Lucy Oporto definió con toda precisión el problema de interpretación que aún ronda a los sucesos de octubre del 2019: “Insuficiencia del lenguaje”. Ella no concuerda con el uso del término “estallido” y rechaza los de “revuelta popular”, “rebelión” e “insurrección”. Prefiere “asonada”, aunque, tal como fue analizada por el pensador espartaquista Furio Jesi, la “revuelta” incluye esa dimensión, tanto en su implicancia psicótica como en la revolucionaria.

Esta reflexión contrasta con la prisa de numerosos cientistas sociales por designar esos hechos, más con el fin de sesgar su interpretación que de hacer ciencia social. Lo principal de ese sesgo es que aquellos sucesos expresaron tensiones sociales -lo que es obvio-, que ellas son muy nítidas -lo que no es nada obvio- y que siguen vigentes -lo que es francamente dudoso.

Excepto Gabriel Boric, la coalición hegemónica del actual gobierno -el Frente Amplio y el Partido Comunista- rechazó el acuerdo político que dio un cierto alivio a los disturbios. No los detuvo, los dejó con aliento, los secundó, y toda esa decisión podría haber lanzado las cosas hacia posibilidades imprevisibles, incluso para ellos mismos. ¿Raro? No, para nada. Los dirigentes políticos capaces de divisar las consecuencias largas de sus decisiones son sólo los más lúcidos, que por lo general constituyen una minoría absoluta; es un ejercicio muy difícil de emprender, porque supone desprenderse del narcisismo que a veces ahoga a los intelectuales. En todo caso, esa coalición no rechazó hacerse cargo del Estado y lo que en parte juzgan los comicios próximos es el desempeño de esos partidos en los tres y medio años de su gestión.

Esta misma semana, The Economist anticipó una conclusión afirmando que “el movimiento de izquierda radical que (la convulsión del 2019) llevó al poder es ahora impopular, después de haber descubierto que gobernar es más difícil que protestar”. La síntesis inicial del artículo, que está dedicado a Evelyn Matthei, dice que “los chilenos trataron con el izquierdismo juvenil; ahora quieren madurez y moderación”. Son dos afirmaciones distintas, de diferente espesor.
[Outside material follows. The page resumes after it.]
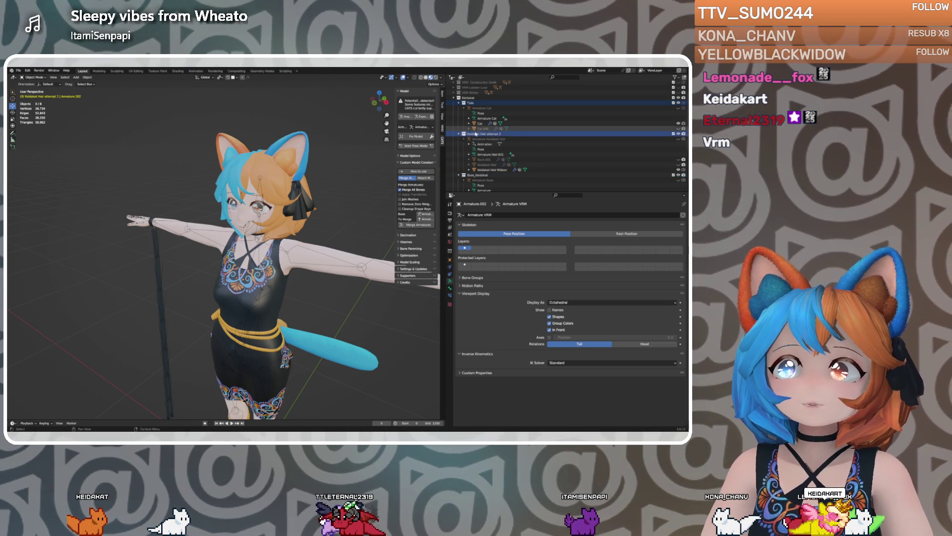
left_click(479, 108)
left_click(482, 128)
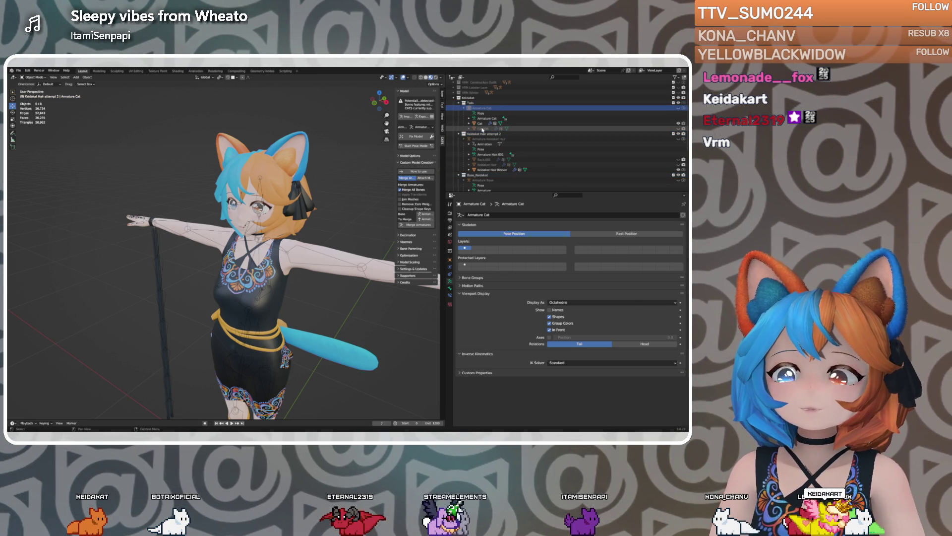
Inspect the Cat mesh, the Cat and hair armatures, the Hair Ribbon, and the base body armature and mesh
left_click(482, 123)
La calificación de “juvenil” muestra que la infantilización del gobierno no es una suciedad de la oposición ni una insidia de la prensa. Más bien parece una confirmación de que en todo este tiempo el gobierno no ha logrado mostrar al mundo (no a Chile) la seriedad y la madurez que ha buscado desde su primer día. No parece que sea necesario enumerar las causas.

Pero esto abre una interrogación más amplia, para lo cual es necesario salir por un momento de la parroquia y de sus pequeñas miserias. Los sucesos del mundo raramente son sincrónicos, pero suelen tener resonancias, ecos, rebotes algo azarosos, pero no incoherentes, que nos recuerdan que todo está conectado.
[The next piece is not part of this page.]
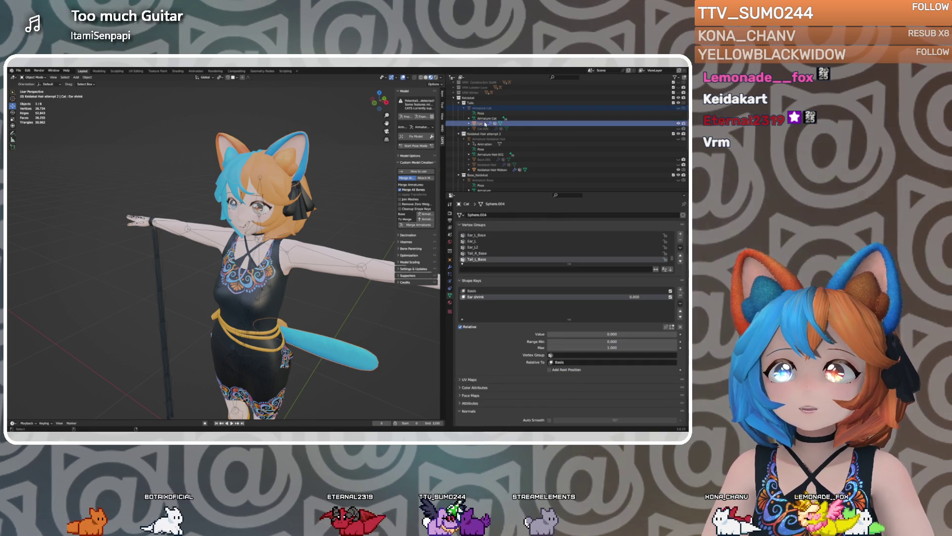
left_click(484, 119)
La década del 2010 dio lugar a una enorme variedad de protestas contra el orden capitalista, posiblemente como reacción a la gran crisis del 2008, en un espectro tan amplio como la “Primavera Árabe”, los “indignados” españoles, el movimiento de la Plaza Maidán en Kiev y los gilet jaunes franceses. Esos movimientos -además de muchos otros factores, locales y globales- permitieron el crecimiento de una izquierda y una derecha radicales, hermanadas por su desprecio hacia la democracia liberal y por su común deseo de refundar el orden del mundo. Con toda su asincronía, las protestas de Perú, Colombia y Chile en el 2019 parecen insertarse mejor en esa tendencia algo informe que en demandas sociales o programas políticos específicos. Las singularidades, los que hicieron uso de los incidentes para dejarse ver, lucirse o medrar un poco pertenecen a la anécdota, fueron su folclore, no su fondo. En ese fondo alojan Trump, Petro, AMLO, Bolsonaro, Bukele, que tienen ciertas raíces comunes en el malestar general de aquellos años.
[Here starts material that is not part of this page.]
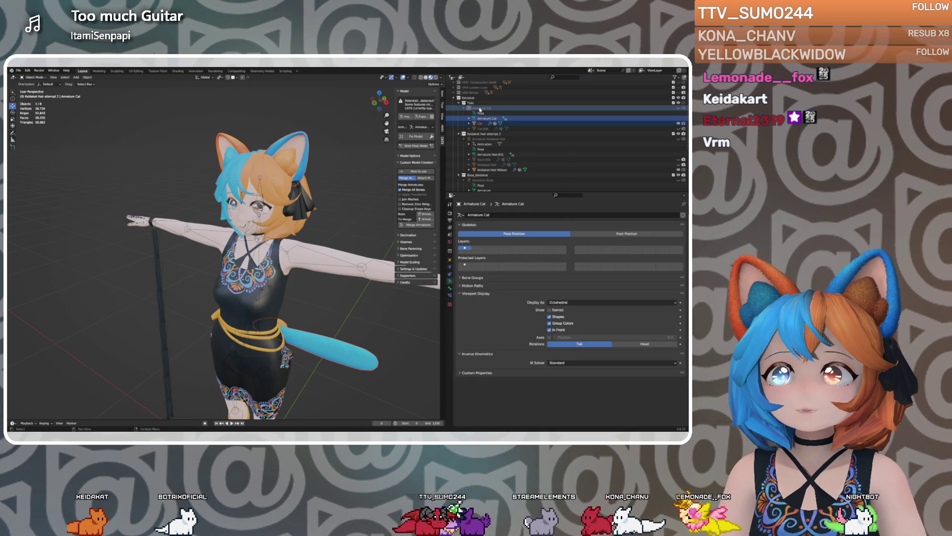
left_click(480, 123)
Pero, como siempre, el mundo ha cambiado y lo que parece haber empezado a imperar es un retroceso, también global, desde tales excesos hacia proposiciones más moderadas o, si se quiere, más modestas acerca del modo de mejorar la vida ajustando el bienestar material con la libertad individual. Después de todo, el relato del cambio histórico, como dice el historiador Jeremy Black, es el progreso, no el retorno a las cavernas ni a la refundación flamígera. Esto es lo que ha de tener desconcertado, por ejemplo, a Maduro: ha vivido tantos años del fraude, del abuso, del totalitarismo, y… ¿por qué ahora? ¿Qué hay de nuevo? ¿Recién se dieron cuenta quienes ayer lo admiraban? O a Trump: ¿Por qué podría ocurrir ahora que lo derrote una candidata que hasta ayer no era nadie, comparada con la poderosa Hillary Clinton o el mismo Biden? ¿Qué hay de nuevo?

Cambió el estándar, que es lo que cambia cuando cambia el mundo.

La segunda pregunta, que vale tanto para las elecciones municipales como para el segundo enunciado de The Economist, es si esto significa que en Chile se impondrá la derecha, radical o tradicional. En otra época, este habría sido el escenario perfecto para el triunfo del centro, sea que se inclinase un poco a la izquierda o a la derecha. Pero el centro chileno se suicidó hace ya tiempo.

Queda por saber si la derecha local está en condiciones de gobernar, no sólo por el contexto de caos del sistema político, sino por las ideas que pueda ofrecer al país.

Y eso merece otro signo de interrogación.